_Your objective_. In full and without alteration, print the entries that follow.

- Opening Delimiter -

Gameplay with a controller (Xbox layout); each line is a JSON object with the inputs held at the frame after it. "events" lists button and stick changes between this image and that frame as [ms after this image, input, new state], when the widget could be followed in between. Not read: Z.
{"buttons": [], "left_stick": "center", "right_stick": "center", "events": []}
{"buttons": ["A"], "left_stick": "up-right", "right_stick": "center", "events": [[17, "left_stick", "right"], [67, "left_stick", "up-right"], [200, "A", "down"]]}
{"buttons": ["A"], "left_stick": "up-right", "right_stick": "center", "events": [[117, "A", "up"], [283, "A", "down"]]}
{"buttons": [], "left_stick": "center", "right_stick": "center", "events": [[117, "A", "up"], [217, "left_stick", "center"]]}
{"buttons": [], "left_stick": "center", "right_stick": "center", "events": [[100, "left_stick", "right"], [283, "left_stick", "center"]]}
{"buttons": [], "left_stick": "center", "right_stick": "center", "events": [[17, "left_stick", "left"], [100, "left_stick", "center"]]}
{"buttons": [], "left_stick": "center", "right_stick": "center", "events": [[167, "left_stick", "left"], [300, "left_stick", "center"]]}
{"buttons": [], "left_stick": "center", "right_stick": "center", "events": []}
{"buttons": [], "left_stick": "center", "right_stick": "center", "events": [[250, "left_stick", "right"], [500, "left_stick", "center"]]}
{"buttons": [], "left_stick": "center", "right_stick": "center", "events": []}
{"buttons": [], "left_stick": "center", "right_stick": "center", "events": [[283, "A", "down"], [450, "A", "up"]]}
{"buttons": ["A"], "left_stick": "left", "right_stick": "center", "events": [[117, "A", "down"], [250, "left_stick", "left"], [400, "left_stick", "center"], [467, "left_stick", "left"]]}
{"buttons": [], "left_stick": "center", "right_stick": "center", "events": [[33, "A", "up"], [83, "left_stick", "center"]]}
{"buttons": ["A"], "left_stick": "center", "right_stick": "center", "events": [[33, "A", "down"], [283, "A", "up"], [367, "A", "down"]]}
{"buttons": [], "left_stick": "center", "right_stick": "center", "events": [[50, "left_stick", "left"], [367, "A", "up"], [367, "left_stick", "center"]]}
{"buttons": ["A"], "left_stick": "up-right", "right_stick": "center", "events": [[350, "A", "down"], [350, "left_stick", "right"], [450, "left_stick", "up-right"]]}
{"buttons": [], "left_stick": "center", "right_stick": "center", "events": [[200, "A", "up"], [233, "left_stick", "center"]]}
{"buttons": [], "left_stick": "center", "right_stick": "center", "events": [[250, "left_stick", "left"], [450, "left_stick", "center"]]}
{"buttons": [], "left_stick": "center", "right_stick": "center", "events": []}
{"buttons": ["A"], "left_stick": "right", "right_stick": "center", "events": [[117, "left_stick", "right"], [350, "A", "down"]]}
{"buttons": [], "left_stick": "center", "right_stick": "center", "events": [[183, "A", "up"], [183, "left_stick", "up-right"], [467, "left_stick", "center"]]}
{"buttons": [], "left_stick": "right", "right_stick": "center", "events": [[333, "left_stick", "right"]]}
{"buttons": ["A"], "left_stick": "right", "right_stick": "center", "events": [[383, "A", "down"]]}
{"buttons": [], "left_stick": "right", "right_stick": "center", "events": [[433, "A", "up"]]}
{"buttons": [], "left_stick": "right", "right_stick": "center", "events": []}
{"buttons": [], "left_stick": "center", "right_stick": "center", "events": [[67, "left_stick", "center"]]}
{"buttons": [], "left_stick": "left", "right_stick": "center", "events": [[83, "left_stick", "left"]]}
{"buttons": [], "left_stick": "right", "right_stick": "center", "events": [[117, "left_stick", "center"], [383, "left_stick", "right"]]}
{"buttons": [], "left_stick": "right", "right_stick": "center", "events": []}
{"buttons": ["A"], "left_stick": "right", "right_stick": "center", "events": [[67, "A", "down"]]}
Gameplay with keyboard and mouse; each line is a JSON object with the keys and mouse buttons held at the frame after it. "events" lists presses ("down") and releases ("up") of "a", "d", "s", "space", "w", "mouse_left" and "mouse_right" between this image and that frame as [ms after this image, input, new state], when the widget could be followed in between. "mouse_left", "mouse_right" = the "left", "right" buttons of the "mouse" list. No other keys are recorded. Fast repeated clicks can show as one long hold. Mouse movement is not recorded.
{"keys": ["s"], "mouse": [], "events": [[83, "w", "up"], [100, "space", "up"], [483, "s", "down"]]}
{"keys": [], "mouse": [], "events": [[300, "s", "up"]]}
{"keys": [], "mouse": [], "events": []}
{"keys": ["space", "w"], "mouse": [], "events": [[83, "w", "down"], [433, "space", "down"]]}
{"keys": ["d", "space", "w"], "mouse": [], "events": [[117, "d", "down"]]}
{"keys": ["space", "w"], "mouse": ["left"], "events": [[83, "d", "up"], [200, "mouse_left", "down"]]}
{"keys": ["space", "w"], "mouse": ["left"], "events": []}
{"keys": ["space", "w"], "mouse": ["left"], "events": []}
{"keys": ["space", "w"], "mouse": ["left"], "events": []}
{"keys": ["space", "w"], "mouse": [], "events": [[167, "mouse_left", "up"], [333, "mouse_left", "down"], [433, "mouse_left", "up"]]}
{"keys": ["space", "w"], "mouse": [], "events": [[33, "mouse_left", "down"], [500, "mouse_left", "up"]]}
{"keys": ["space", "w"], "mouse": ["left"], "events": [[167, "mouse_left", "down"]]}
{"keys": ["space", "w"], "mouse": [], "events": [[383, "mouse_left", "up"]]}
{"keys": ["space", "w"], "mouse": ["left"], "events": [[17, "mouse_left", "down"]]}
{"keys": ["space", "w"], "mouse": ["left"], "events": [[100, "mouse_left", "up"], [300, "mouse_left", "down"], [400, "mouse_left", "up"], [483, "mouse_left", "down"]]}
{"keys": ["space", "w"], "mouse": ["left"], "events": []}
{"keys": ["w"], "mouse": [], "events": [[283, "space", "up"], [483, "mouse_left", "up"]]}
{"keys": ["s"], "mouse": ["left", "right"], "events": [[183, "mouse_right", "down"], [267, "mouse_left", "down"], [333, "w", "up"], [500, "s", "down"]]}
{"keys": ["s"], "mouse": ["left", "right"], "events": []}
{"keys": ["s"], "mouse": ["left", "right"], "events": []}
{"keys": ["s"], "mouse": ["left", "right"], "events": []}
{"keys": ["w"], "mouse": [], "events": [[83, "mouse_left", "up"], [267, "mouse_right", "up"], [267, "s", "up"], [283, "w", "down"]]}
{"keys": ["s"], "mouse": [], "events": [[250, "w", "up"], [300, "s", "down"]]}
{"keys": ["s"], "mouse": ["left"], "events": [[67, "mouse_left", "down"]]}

- Closing Delimiter -

_Output of the exercise_.
Gameplay with a controller (Xbox layout); each line is a JSON object with the inputs held at the frame after it. "events" lists button and stick changes between this image and that frame as [ms after this image, input, new state], when the widget could be followed in between. Not read: Z.
{"buttons": [], "left_stick": "center", "right_stick": "center", "events": []}
{"buttons": ["A"], "left_stick": "up-right", "right_stick": "center", "events": [[17, "left_stick", "right"], [67, "left_stick", "up-right"], [200, "A", "down"]]}
{"buttons": ["A"], "left_stick": "up-right", "right_stick": "center", "events": [[117, "A", "up"], [283, "A", "down"]]}
{"buttons": [], "left_stick": "center", "right_stick": "center", "events": [[117, "A", "up"], [217, "left_stick", "center"]]}
{"buttons": [], "left_stick": "center", "right_stick": "center", "events": [[100, "left_stick", "right"], [283, "left_stick", "center"]]}
{"buttons": [], "left_stick": "center", "right_stick": "center", "events": [[17, "left_stick", "left"], [100, "left_stick", "center"]]}
{"buttons": [], "left_stick": "center", "right_stick": "center", "events": [[167, "left_stick", "left"], [300, "left_stick", "center"]]}
{"buttons": [], "left_stick": "center", "right_stick": "center", "events": []}
{"buttons": [], "left_stick": "center", "right_stick": "center", "events": [[250, "left_stick", "right"], [500, "left_stick", "center"]]}
{"buttons": [], "left_stick": "center", "right_stick": "center", "events": []}
{"buttons": [], "left_stick": "center", "right_stick": "center", "events": [[283, "A", "down"], [450, "A", "up"]]}
{"buttons": ["A"], "left_stick": "left", "right_stick": "center", "events": [[117, "A", "down"], [250, "left_stick", "left"], [400, "left_stick", "center"], [467, "left_stick", "left"]]}
{"buttons": [], "left_stick": "center", "right_stick": "center", "events": [[33, "A", "up"], [83, "left_stick", "center"]]}
{"buttons": ["A"], "left_stick": "center", "right_stick": "center", "events": [[33, "A", "down"], [283, "A", "up"], [367, "A", "down"]]}
{"buttons": [], "left_stick": "center", "right_stick": "center", "events": [[50, "left_stick", "left"], [367, "A", "up"], [367, "left_stick", "center"]]}
{"buttons": ["A"], "left_stick": "up-right", "right_stick": "center", "events": [[350, "A", "down"], [350, "left_stick", "right"], [450, "left_stick", "up-right"]]}
{"buttons": [], "left_stick": "center", "right_stick": "center", "events": [[200, "A", "up"], [233, "left_stick", "center"]]}
{"buttons": [], "left_stick": "center", "right_stick": "center", "events": [[250, "left_stick", "left"], [450, "left_stick", "center"]]}
{"buttons": [], "left_stick": "center", "right_stick": "center", "events": []}
{"buttons": ["A"], "left_stick": "right", "right_stick": "center", "events": [[117, "left_stick", "right"], [350, "A", "down"]]}
{"buttons": [], "left_stick": "center", "right_stick": "center", "events": [[183, "A", "up"], [183, "left_stick", "up-right"], [467, "left_stick", "center"]]}
{"buttons": [], "left_stick": "right", "right_stick": "center", "events": [[333, "left_stick", "right"]]}
{"buttons": ["A"], "left_stick": "right", "right_stick": "center", "events": [[383, "A", "down"]]}
{"buttons": [], "left_stick": "right", "right_stick": "center", "events": [[433, "A", "up"]]}
{"buttons": [], "left_stick": "right", "right_stick": "center", "events": []}
{"buttons": [], "left_stick": "center", "right_stick": "center", "events": [[67, "left_stick", "center"]]}
{"buttons": [], "left_stick": "left", "right_stick": "center", "events": [[83, "left_stick", "left"]]}
{"buttons": [], "left_stick": "right", "right_stick": "center", "events": [[117, "left_stick", "center"], [383, "left_stick", "right"]]}
{"buttons": [], "left_stick": "right", "right_stick": "center", "events": []}
{"buttons": ["A"], "left_stick": "right", "right_stick": "center", "events": [[67, "A", "down"]]}
Gameplay with keyboard and mouse; each line is a JSON object with the keys and mouse buttons held at the frame after it. "events" lists presses ("down") and releases ("up") of "a", "d", "s", "space", "w", "mouse_left" and "mouse_right" between this image and that frame as [ms after this image, input, new state], when the widget could be followed in between. "mouse_left", "mouse_right" = the "left", "right" buttons of the "mouse" list. No other keys are recorded. Fast repeated clicks can show as one long hold. Mouse movement is not recorded.
{"keys": ["s"], "mouse": [], "events": [[83, "w", "up"], [100, "space", "up"], [483, "s", "down"]]}
{"keys": [], "mouse": [], "events": [[300, "s", "up"]]}
{"keys": [], "mouse": [], "events": []}
{"keys": ["space", "w"], "mouse": [], "events": [[83, "w", "down"], [433, "space", "down"]]}
{"keys": ["d", "space", "w"], "mouse": [], "events": [[117, "d", "down"]]}
{"keys": ["space", "w"], "mouse": ["left"], "events": [[83, "d", "up"], [200, "mouse_left", "down"]]}
{"keys": ["space", "w"], "mouse": ["left"], "events": []}
{"keys": ["space", "w"], "mouse": ["left"], "events": []}
{"keys": ["space", "w"], "mouse": ["left"], "events": []}
{"keys": ["space", "w"], "mouse": [], "events": [[167, "mouse_left", "up"], [333, "mouse_left", "down"], [433, "mouse_left", "up"]]}
{"keys": ["space", "w"], "mouse": [], "events": [[33, "mouse_left", "down"], [500, "mouse_left", "up"]]}
{"keys": ["space", "w"], "mouse": ["left"], "events": [[167, "mouse_left", "down"]]}
{"keys": ["space", "w"], "mouse": [], "events": [[383, "mouse_left", "up"]]}
{"keys": ["space", "w"], "mouse": ["left"], "events": [[17, "mouse_left", "down"]]}
{"keys": ["space", "w"], "mouse": ["left"], "events": [[100, "mouse_left", "up"], [300, "mouse_left", "down"], [400, "mouse_left", "up"], [483, "mouse_left", "down"]]}
{"keys": ["space", "w"], "mouse": ["left"], "events": []}
{"keys": ["w"], "mouse": [], "events": [[283, "space", "up"], [483, "mouse_left", "up"]]}
{"keys": ["s"], "mouse": ["left", "right"], "events": [[183, "mouse_right", "down"], [267, "mouse_left", "down"], [333, "w", "up"], [500, "s", "down"]]}
{"keys": ["s"], "mouse": ["left", "right"], "events": []}
{"keys": ["s"], "mouse": ["left", "right"], "events": []}
{"keys": ["s"], "mouse": ["left", "right"], "events": []}
{"keys": ["w"], "mouse": [], "events": [[83, "mouse_left", "up"], [267, "mouse_right", "up"], [267, "s", "up"], [283, "w", "down"]]}
{"keys": ["s"], "mouse": [], "events": [[250, "w", "up"], [300, "s", "down"]]}
{"keys": ["s"], "mouse": ["left"], "events": [[67, "mouse_left", "down"]]}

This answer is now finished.